Collected data
━━━━━━━━
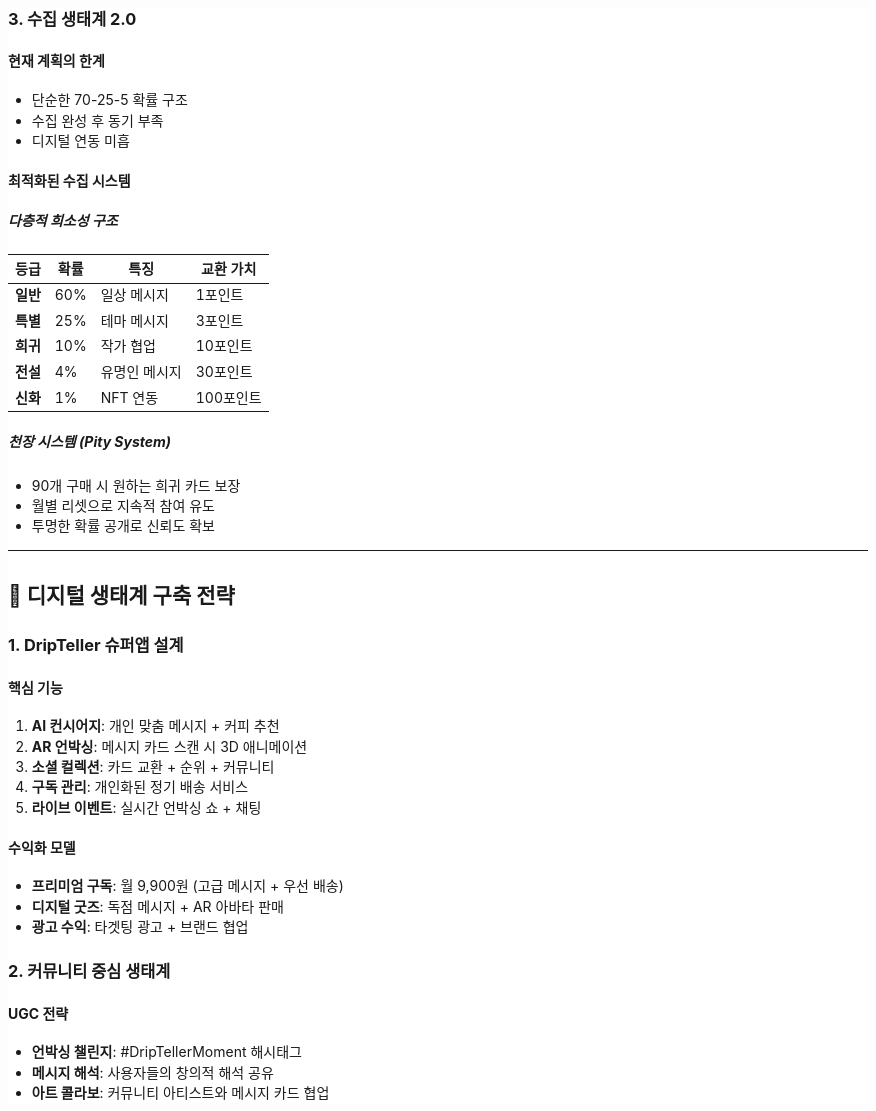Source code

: ### 3. 수집 생태계 2.0

#### 현재 계획의 한계
- 단순한 70-25-5 확률 구조
- 수집 완성 후 동기 부족
- 디지털 연동 미흡

#### 최적화된 수집 시스템

##### 다층적 희소성 구조
| 등급 | 확률 | 특징 | 교환 가치 |
|------|------|------|-----------|
| **일반** | 60% | 일상 메시지 | 1포인트 |
| **특별** | 25% | 테마 메시지 | 3포인트 |
| **희귀** | 10% | 작가 협업 | 10포인트 |
| **전설** | 4% | 유명인 메시지 | 30포인트 |
| **신화** | 1% | NFT 연동 | 100포인트 |

##### 천장 시스템 (Pity System)
- 90개 구매 시 원하는 희귀 카드 보장
- 월별 리셋으로 지속적 참여 유도
- 투명한 확률 공개로 신뢰도 확보

---

## 📱 디지털 생태계 구축 전략

### 1. DripTeller 슈퍼앱 설계

#### 핵심 기능
1. **AI 컨시어지**: 개인 맞춤 메시지 + 커피 추천
2. **AR 언박싱**: 메시지 카드 스캔 시 3D 애니메이션 
3. **소셜 컬렉션**: 카드 교환 + 순위 + 커뮤니티
4. **구독 관리**: 개인화된 정기 배송 서비스
5. **라이브 이벤트**: 실시간 언박싱 쇼 + 채팅

#### 수익화 모델
- **프리미엄 구독**: 월 9,900원 (고급 메시지 + 우선 배송)
- **디지털 굿즈**: 독점 메시지 + AR 아바타 판매
- **광고 수익**: 타겟팅 광고 + 브랜드 협업

### 2. 커뮤니티 중심 생태계

#### UGC 전략
- **언박싱 챌린지**: #DripTellerMoment 해시태그
- **메시지 해석**: 사용자들의 창의적 해석 공유
- **아트 콜라보**: 커뮤니티 아티스트와 메시지 카드 협업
━━━━━━━━
Rewrite all the records above with "AR" switched to "VR" and everything else left the same. Don't include the pictures.

Source code

: ### 3. 수집 생태계 2.0

#### 현재 계획의 한계
- 단순한 70-25-5 확률 구조
- 수집 완성 후 동기 부족
- 디지털 연동 미흡

#### 최적화된 수집 시스템

##### 다층적 희소성 구조
| 등급 | 확률 | 특징 | 교환 가치 |
|------|------|------|-----------|
| **일반** | 60% | 일상 메시지 | 1포인트 |
| **특별** | 25% | 테마 메시지 | 3포인트 |
| **희귀** | 10% | 작가 협업 | 10포인트 |
| **전설** | 4% | 유명인 메시지 | 30포인트 |
| **신화** | 1% | NFT 연동 | 100포인트 |

##### 천장 시스템 (Pity System)
- 90개 구매 시 원하는 희귀 카드 보장
- 월별 리셋으로 지속적 참여 유도
- 투명한 확률 공개로 신뢰도 확보

---

## 📱 디지털 생태계 구축 전략

### 1. DripTeller 슈퍼앱 설계

#### 핵심 기능
1. **AI 컨시어지**: 개인 맞춤 메시지 + 커피 추천
2. **VR 언박싱**: 메시지 카드 스캔 시 3D 애니메이션 
3. **소셜 컬렉션**: 카드 교환 + 순위 + 커뮤니티
4. **구독 관리**: 개인화된 정기 배송 서비스
5. **라이브 이벤트**: 실시간 언박싱 쇼 + 채팅

#### 수익화 모델
- **프리미엄 구독**: 월 9,900원 (고급 메시지 + 우선 배송)
- **디지털 굿즈**: 독점 메시지 + VR 아바타 판매
- **광고 수익**: 타겟팅 광고 + 브랜드 협업

### 2. 커뮤니티 중심 생태계

#### UGC 전략
- **언박싱 챌린지**: #DripTellerMoment 해시태그
- **메시지 해석**: 사용자들의 창의적 해석 공유
- **아트 콜라보**: 커뮤니티 아티스트와 메시지 카드 협업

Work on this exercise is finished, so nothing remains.